Long Covid is real, deeply concerning, says WHO’s technical lead on coronavirus
Maria Van Kerkhove urged people struggling with the after-effects of the virus to seek medical help.
The World Health Organization said on Wednesday that it was deeply concerned about long Covid and urged people struggling with the after-effects of the coronavirus disease to seek medical help, AFP reported.
Post-coronavirus health problems that continue for four or more weeks after infection are termed as long Covid, according to the United States’ Centers for Disease Control and Prevention.
“This post-Covid syndrome, or long Covid, is something that the WHO is deeply concerned about,” Maria Van Kerkhove, the WHO’s Covid-19 technical lead, told reporters. The WHO was “making sure that we have recognition of this, because this is real”, she said.

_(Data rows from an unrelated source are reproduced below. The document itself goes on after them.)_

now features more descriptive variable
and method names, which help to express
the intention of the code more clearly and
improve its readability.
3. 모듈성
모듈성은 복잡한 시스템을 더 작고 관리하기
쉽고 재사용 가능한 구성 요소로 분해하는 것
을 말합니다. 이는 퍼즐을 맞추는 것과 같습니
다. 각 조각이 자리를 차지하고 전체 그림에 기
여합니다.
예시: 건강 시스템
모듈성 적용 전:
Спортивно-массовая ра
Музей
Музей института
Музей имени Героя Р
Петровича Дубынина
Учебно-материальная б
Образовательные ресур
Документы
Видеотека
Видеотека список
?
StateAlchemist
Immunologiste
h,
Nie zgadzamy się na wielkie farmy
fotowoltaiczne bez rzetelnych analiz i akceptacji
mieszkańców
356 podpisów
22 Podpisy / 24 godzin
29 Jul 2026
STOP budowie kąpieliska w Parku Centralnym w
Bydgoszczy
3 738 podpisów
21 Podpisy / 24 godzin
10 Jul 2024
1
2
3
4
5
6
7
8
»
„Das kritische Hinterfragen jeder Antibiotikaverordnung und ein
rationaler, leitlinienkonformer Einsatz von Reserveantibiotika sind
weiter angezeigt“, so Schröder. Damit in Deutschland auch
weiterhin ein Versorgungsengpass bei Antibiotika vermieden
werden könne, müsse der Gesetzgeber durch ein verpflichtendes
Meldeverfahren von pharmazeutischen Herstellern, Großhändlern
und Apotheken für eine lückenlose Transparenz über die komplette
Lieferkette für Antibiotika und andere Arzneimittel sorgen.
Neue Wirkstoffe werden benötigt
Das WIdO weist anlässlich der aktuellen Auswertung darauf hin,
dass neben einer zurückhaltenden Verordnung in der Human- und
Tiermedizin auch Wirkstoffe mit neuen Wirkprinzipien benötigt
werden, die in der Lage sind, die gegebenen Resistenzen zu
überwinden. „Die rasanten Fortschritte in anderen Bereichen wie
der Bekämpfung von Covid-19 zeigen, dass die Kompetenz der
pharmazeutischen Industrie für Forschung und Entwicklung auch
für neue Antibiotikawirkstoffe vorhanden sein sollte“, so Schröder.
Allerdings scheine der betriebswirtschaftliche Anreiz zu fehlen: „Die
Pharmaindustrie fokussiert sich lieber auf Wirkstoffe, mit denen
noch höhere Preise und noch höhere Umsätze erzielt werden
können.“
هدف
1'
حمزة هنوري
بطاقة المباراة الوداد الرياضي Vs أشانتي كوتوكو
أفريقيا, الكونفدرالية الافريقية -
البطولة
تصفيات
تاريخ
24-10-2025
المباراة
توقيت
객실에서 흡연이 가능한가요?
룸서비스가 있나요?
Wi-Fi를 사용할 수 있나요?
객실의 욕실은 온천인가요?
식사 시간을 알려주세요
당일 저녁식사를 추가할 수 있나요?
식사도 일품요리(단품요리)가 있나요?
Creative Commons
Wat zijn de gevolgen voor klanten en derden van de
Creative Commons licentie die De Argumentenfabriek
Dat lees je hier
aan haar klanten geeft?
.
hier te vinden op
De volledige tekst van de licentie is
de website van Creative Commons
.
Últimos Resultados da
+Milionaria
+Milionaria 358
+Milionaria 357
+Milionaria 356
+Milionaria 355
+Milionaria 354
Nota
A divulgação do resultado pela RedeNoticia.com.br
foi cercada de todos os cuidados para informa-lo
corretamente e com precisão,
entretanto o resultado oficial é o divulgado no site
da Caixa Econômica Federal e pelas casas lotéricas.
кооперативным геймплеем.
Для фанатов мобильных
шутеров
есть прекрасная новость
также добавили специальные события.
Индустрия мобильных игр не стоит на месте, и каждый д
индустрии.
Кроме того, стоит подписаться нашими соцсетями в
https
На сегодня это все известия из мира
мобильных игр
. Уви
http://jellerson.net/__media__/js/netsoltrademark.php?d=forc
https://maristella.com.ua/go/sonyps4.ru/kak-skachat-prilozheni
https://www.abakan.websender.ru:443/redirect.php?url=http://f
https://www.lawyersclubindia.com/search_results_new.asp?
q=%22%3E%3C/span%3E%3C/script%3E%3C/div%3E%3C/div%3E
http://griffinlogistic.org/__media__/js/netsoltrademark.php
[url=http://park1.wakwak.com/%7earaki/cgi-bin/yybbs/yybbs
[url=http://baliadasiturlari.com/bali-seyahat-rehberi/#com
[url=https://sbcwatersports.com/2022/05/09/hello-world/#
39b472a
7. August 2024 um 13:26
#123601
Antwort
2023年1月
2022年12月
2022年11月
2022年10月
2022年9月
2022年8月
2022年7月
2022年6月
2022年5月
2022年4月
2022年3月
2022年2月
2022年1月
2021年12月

“We don’t know for how long these effects last and we’re even working on a case definition to better understand and describe what this post-Covid syndrome is,” Van Kerkhove added.
Studies on long Covid
A vast majority of patients of long Covid-19 took more than 35 weeks to recover, according to a study published in the Lancet’s journal EClinicalMedicine on July 15. The most common symptoms that respondents listed were fatigue, cognitive dysfunction (brain fog) and post-exertional malaise, or worsening of symptoms after exercise. Other symptoms included changes in menstrual cycle, sexual dysfunction, increase in heart rate, memory loss and blurred vision.
Janet Diaz, Team Lead, Health Care Readiness at the WHO, had said in February that symptoms of long Covid can occur a month, three months, or even six months after the initial infection.
Meanwhile, a study published earlier this week in The Lancet Child and Adolescent Health journal said that the number of children who experience symptoms of Covid-19 after four weeks is low. Most children who develop a symptomatic Covid-19 infection recover in six days, the study, conducted in the United Kingdom, showed.